The World Needs Our Universities

Oxford BodleianOur universities in America are the envy of the world. There are a lot of nations making every effort to catch up, China perhaps chief among them, but we remain at the top for access, research, creativity, and productivity. Actually affordability, believe it or not, ranks high too, given our aggressive approaches to financial aid. A healthy society depends on its universities.

How then do we account for the relentless attacks we witness almost daily: new books, new articles, nasty shots by commentators, all touting, sometimes gleefully, the imminent demise of the university?

Well, there is a real fear loose across the land.

There is fear among parents that their sons and daughters will not be able to afford to go to college. There is fear on the part of university leaders that we are bankrupting our institutions by discounting too deeply. There is fear that our universities are stuck in mud of political correctness. There is fear of wastefulness in the system of higher education. There is fear that the sons and daughters of our society are being educated by a protected, isolated, sometimes arrogant class.

All of this needs more nuanced examination, some of it balanced with facts, but there is enough truth here to cause legitimate fear.

So, what needs to be done?

The first step is brutal honesty. The economic model of the university is stretched to limits that are not sustainable. The notion of dramatically increasing prices, over decades, offset by massive discounting for financial aid, will eventually break the budgetary back. We are close. We also must be very cautious about our reliance on federal and state financial aid, because both the feds and the states give clear signals they want out of the business. There are also signals of increasing intrusion on religious freedom.

Here’s my opinion on this first step: While honest cost assessment is vitally necessary, fresh strategies for new revenue are the only viable answer to the broken economic model. I am a big believer that stunning advancement in educational technology is part of the answer. It will take openness on the part of leaders and faculty,  attempts and risks and even failures, but this is one part of the direction forward.

The second step is an aggressive reassessment of the mission of the university. We are dead in the water if we can’t articulate clearly the deeper value of what we have to offer. It’s time to clean out the things that don’t contribute to a clear mission, but we must first define that mission in crystal clear terms. And of course this mission must have the ring of true value to our students and our society. Every university must communicate with compelling power its distinctive value.

One note of caution. There are strong pressures these days to narrow our mission in terms of skills alone—at the moment skills in science, technology, math, computer science, and such. While I agree with some of this emphasis, my bias tilts in broader directions. We cannot focus too narrowly. We cannot, for example, neglect the need for sophisticated writing and reading, nor can we neglect careful reading of the texts that reside in the realms of history, literature, art, philosophy, and theology. These texts are the foundations on which civilization is built. Skills will take us only part way toward a flourishing society.
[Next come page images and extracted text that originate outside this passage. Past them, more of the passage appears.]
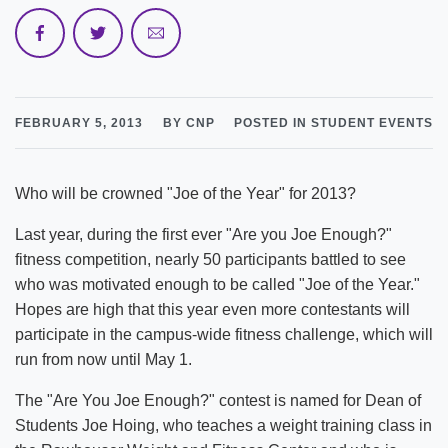
FEBRUARY 5, 2013
BY CNP
POSTED IN STUDENT EVENTS
Who will be crowned "Joe of the Year" for 2013?
Last year, during the first ever "Are you Joe Enough?"
fitness competition, nearly 50 participants battled to see
who was motivated enough to be called "Joe of the Year."
Hopes are high that this year even more contestants will
participate in the campus-wide fitness challenge, which will
run from now until May 1.
The "Are You Joe Enough?" contest is named for Dean of
Students Joe Hoing, who teaches a weight training class in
Finally, it is true that the academy has been captured over time by a secularist agenda. Religion has been airbrushed out of the curriculum of most universities. God has been banished from the quad. In its place we find a new orthodoxy of philosophical materialism, a kind of supposed neutrality that leads to sheer relativism and nasty nihilism. Good grief, with a society coming apart at the seams from the utter neglect of things like religion, family, marriage, hard work, and community, it is time for significant revision of the way we build our curricula. The Christian university can serve as a model here. The secular universities must listen up.

In all of this, two things are critically important: First, we must preserve an allegiance to the best of what has been thought and written throughout the ages; Two, we must keep our eye on the needs of a changing world. The university must seek to contribute to better lives and a better world, but it must do so in light of the ancient paths traveled so far.

Our moment in the grand history of the university requires hard-headed, fast-moving, even radical innovation. If we do this right, the future of the university will exceed even the best we can imagine.

And let us remember: The world needs our universities.